Sammelband: Anmerkungen zur Göttinger Pädagogik

Anmerkungen zur Göttinger Pädagogik

Unbeachtete Zusammenhänge aus Zeiten des Umbruchs

EUB. Erziehung – Unterricht – Bildung, Band 140

Hamburg 2008, 264 Seiten
ISBN 978-3-8300-3690-6 (Print & eBook)

Bildungspolitik, Bildungsreform, Geisteswissenschaftliche Pädagogik, Göttinger Pädagogik, Nationalsozialismus, Pädagogik, Pädagogische Verantwortung, Realistische Erziehungswissenschaft, Soziale Verantwortung

Zum Inhalt

Innerhalb der Erziehungswissenschaft hatte die Anfang der 1920er Jahre von Herman Nohl an der Georg-August-Universität begründete und nach dem Zweiten Weltkrieg von Erich Weniger weitergeführte Richtung der Geisteswissenschaftlichen Pädagogik als ’Göttinger Schule’ einen über die regionale Bedeutung hinausreichenden Ruf. Mit der Berufung Heinrich Roths verstärkte sich dieser in den 1960er Jahren sogar noch. Durch die Forderung nach einer ’realistischen Wendung’ in der pädagogischen Forschung wurde die Göttinger Pädagogik insgesamt zu einem Begriff. Die Entwicklung ist in ihren Hauptzügen in der wissenschaftshistorischen Literatur dargestellt worden.
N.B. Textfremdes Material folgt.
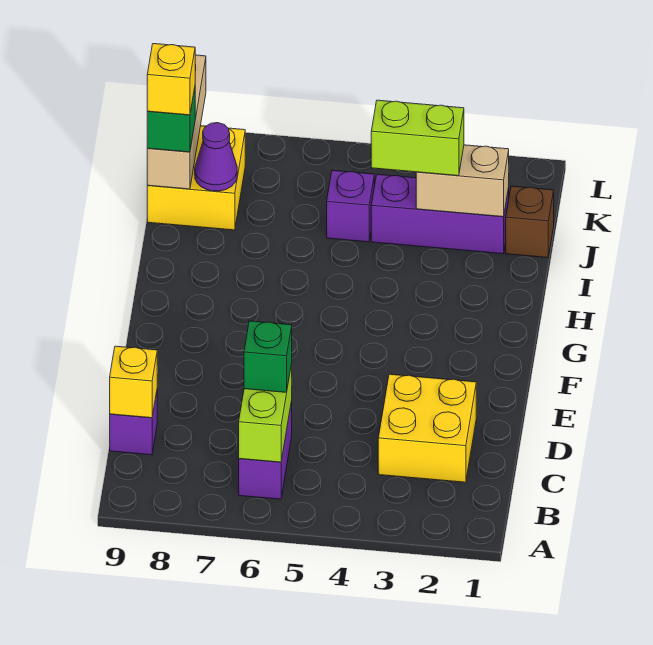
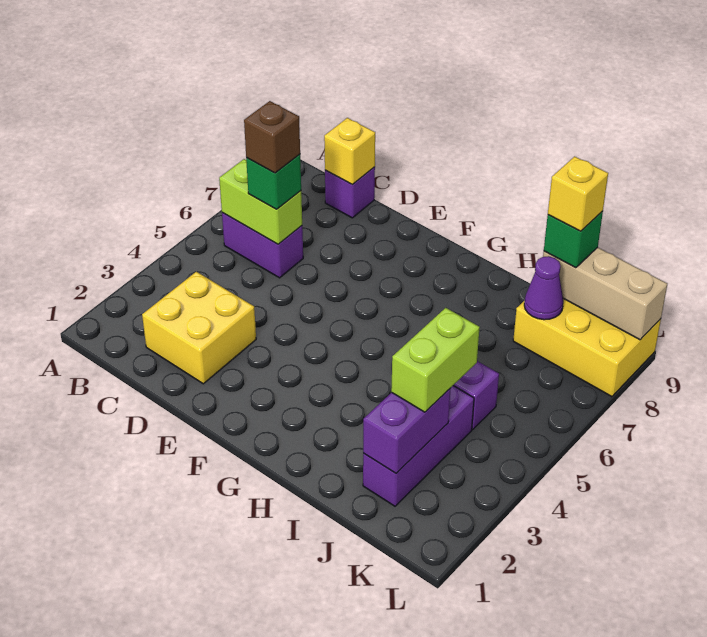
brown 1x1 brick [506,186,554,258] -> brown 1x1 brick moved to [244,101,300,173]
tan 1x2 brick [416,145,509,217] -> purple 1x2 brick [363,388,451,473]
yellow 2x2 brick [147,126,245,230] -> yellow 2x3 brick [513,299,661,397]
Die Abschwächung des Interesses an Erziehung und Bildung in der sich Ende der 70er Jahre anschließenden Phase der Restriktion führte zu einem für die Disziplin als Ganzes exemplarischen Niedergang, dessen Beschreibung noch aussteht. In dem Band ergänzt der Autor, der die Vorgänge über eine Zeitspanne von 50 Jahren miterlebt hat, die vorhandenen Beschreibungen durch ’Anmerkungen’. Sie sind vor allem gegen unbedachtes Lob und vorschnellen Tadel, unvernünftige Kritik und parteiische Einschätzungen gerichtet. Die Texte behandeln die Umstände der Konstituierung der betreffenden Richtung durch Nohl und Weniger sowie ihre Modernisierung durch Roth, das Engagement Wenigers im Deutschen Ausschuss für das Erziehungs- und Bildungswesen und das Roths im Deutschen Bildungsrat. Er klärt die Ursachen für die Schwerpunktbildungen. Bei Weniger liegt die Betonung auf der Bildungstheoretischen Didaktik, insbesondere der des Geschichtsunterrichts, bei Roth auf der Begabungstheorie und der Pädagogischen Anthropologie. Die Göttinger Pädagogik hatte immer einen starken Bezug zur Praxis und hat deshalb eine politische Dimension ausgebildet, die sich auch bei anderen Vertretern zeigt, vor allem bei der Diskussion der Kategorie von der ’pädagogischen Verantwortung’, u.a. bei Artur Levi, Heinz-Hermann Schepp und Hermann Giesecke. Der Autor, der das Konzept einer ’kritischen Wissenschaftsforschung’ vertritt, will mit den Betrachtungen des Buches auf Zusammenhänge aufmerksam machen, die man kennen muss, ehe man zur Deutung der entsprechenden Theorien und zur Bewertung der damit verbundenen Prozesse ansetzt.